Series commemorates influential balletomane By BETTY WEBB
Tribune
Ballet Arizona celebrates choreographer George Balanchine’s centennial year with special enthusiasm because Ib Andersen, the company’s artistic director, danced and studied with the ballet master.
“The most important lesson I learned with him as a dancer was how to express almost everything through your body,” Andersen says, taking a break from rehearsal. “And the most important thing I learned from him as a choreographer was how to use music.”
Andersen says part of Balanchine’s genius came from the fact that he was a trained musician himself, which gave him a special understanding of musical scores and their underlying rhythms.
“When Balanchine choreographed, the music became greater than it was originally,” he says.
Balanchine was born in St. Petersburg, Russia, in 1904. The son of a composer, he studied piano and music theory at the same time he studied dance. He began to choreograph while still in his teens and after forming his own ballet company, moved to London, where he was asked by impresario Serge Diaghilev to serve as ballet master for Ballets Russes. In 1933, he came to the U.S. and served as ballet master of the New York City Ballet until his death in 1983.

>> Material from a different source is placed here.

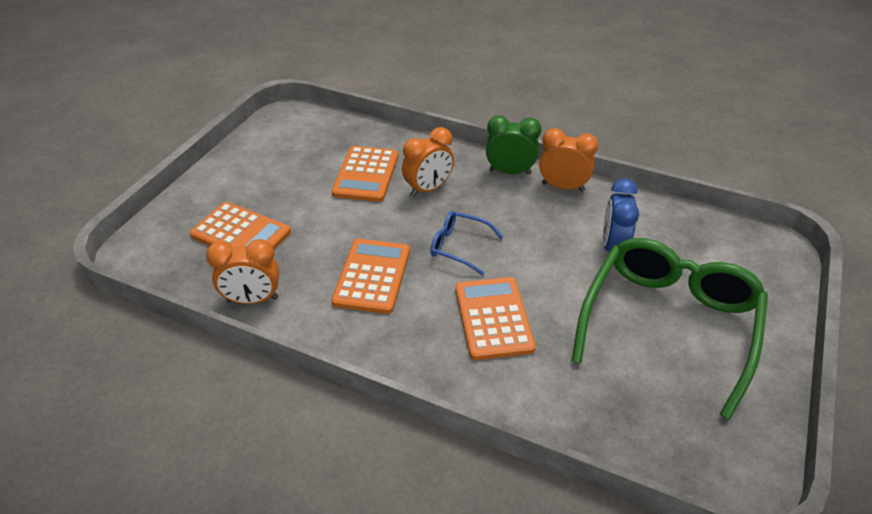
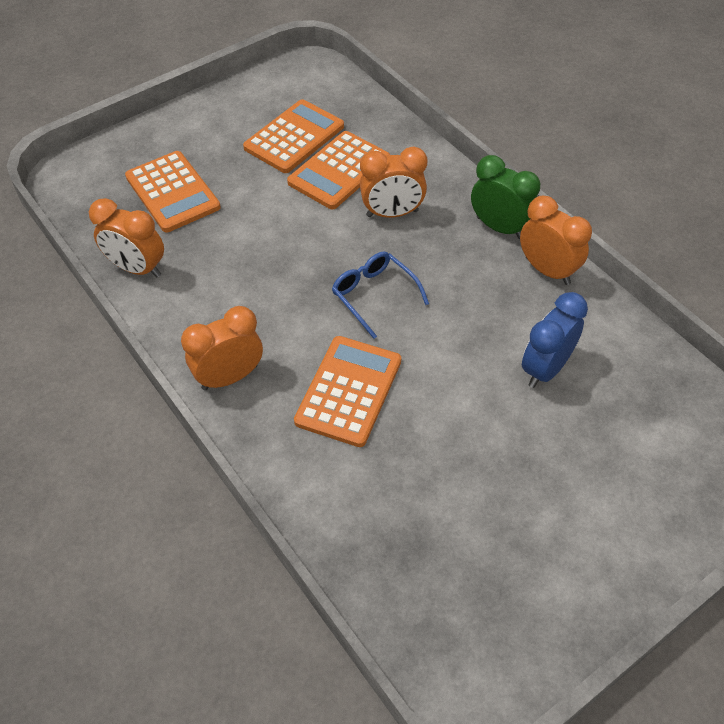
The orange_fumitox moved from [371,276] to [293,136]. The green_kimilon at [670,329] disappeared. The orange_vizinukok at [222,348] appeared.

He left behind an enormous legacy.
“Balanchine’s scope was astounding,” Andersen says. “He choreographed more than 400 ballets, and every one of them is different. Of those ballets, 50 to 70 are considered masterpieces. Who else can match that record?”
Ballet Arizona will be performing six of Balanchine’s best-known ballets, three each on different days.
But Sunday will be a particularly special day in the history of Ballet Arizona because it features the farewell concert of Yen-Li Chen-Zhang, the company’s prima ballerina. In addition to other works, she will dance her signature piece, the White Swan, from “Swan Lake.”
“There’s going to be an awful lot of dancing that weekend,” says Ib Andersen, artistic director of Ballet Arizona. “I think everyone will be very, very happy.”